Mas todos sabem quem acendeu o fósforo.
Sou eu quem cruza o saguão.
— É ele…
— Felipe Diniz…
— Ele veio com ela…
As vozes se atropelam enquanto eu avanço. O terno está perfeito. O passo, matemático. O olhar, afiado o suficiente para cortar aço. Não há pressa. Não há dúvida.

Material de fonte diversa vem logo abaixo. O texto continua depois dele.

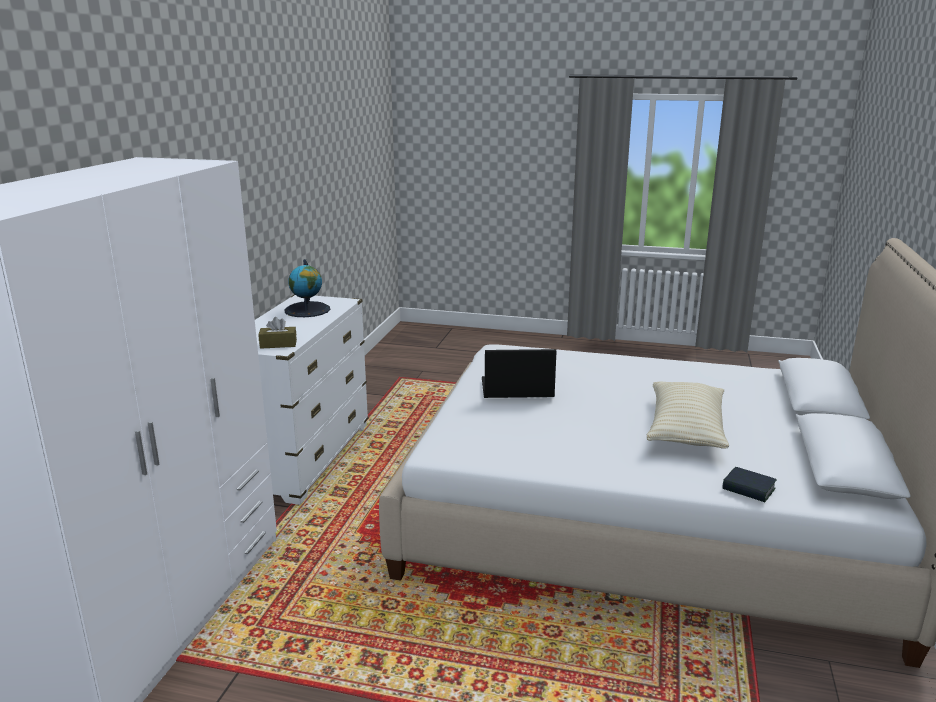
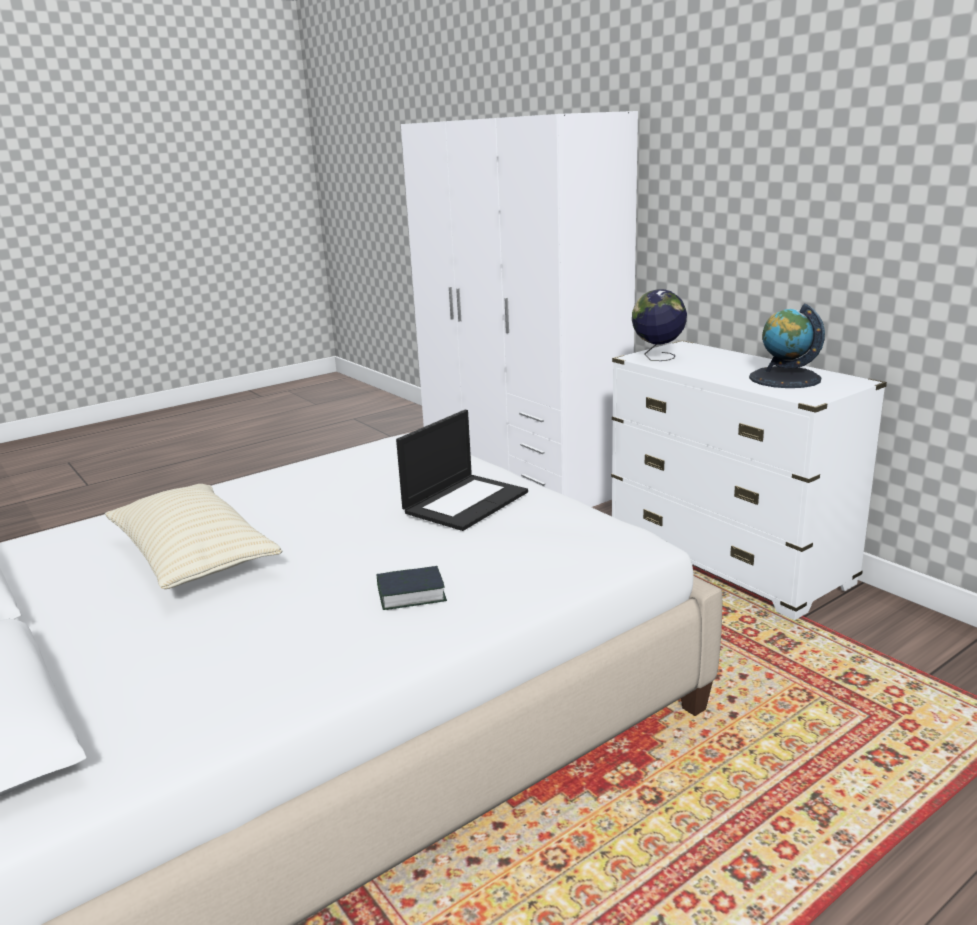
camera: 130 degrees right, 0 degrees up
(278, 344) = (657, 358): brown tissue box -> globe
(748, 489) = (73, 530): book -> book (411, 594)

Existe apenas a calma absoluta de quem já decidiu destruir alguém — e dormiu bem com isso.
Helena caminha ao meu lado.
— Está tudo bem? — murmuro, sem virar o rosto.
— Está — ela responde baixo, firme demais para alguém que quase foi quebrada. — Vai fazer o que veio fazer.
Seguro a mão dela com mais força. Não para confortar. Para marcar território.
— Ninguém toca em você — digo, seco. — Ninguém.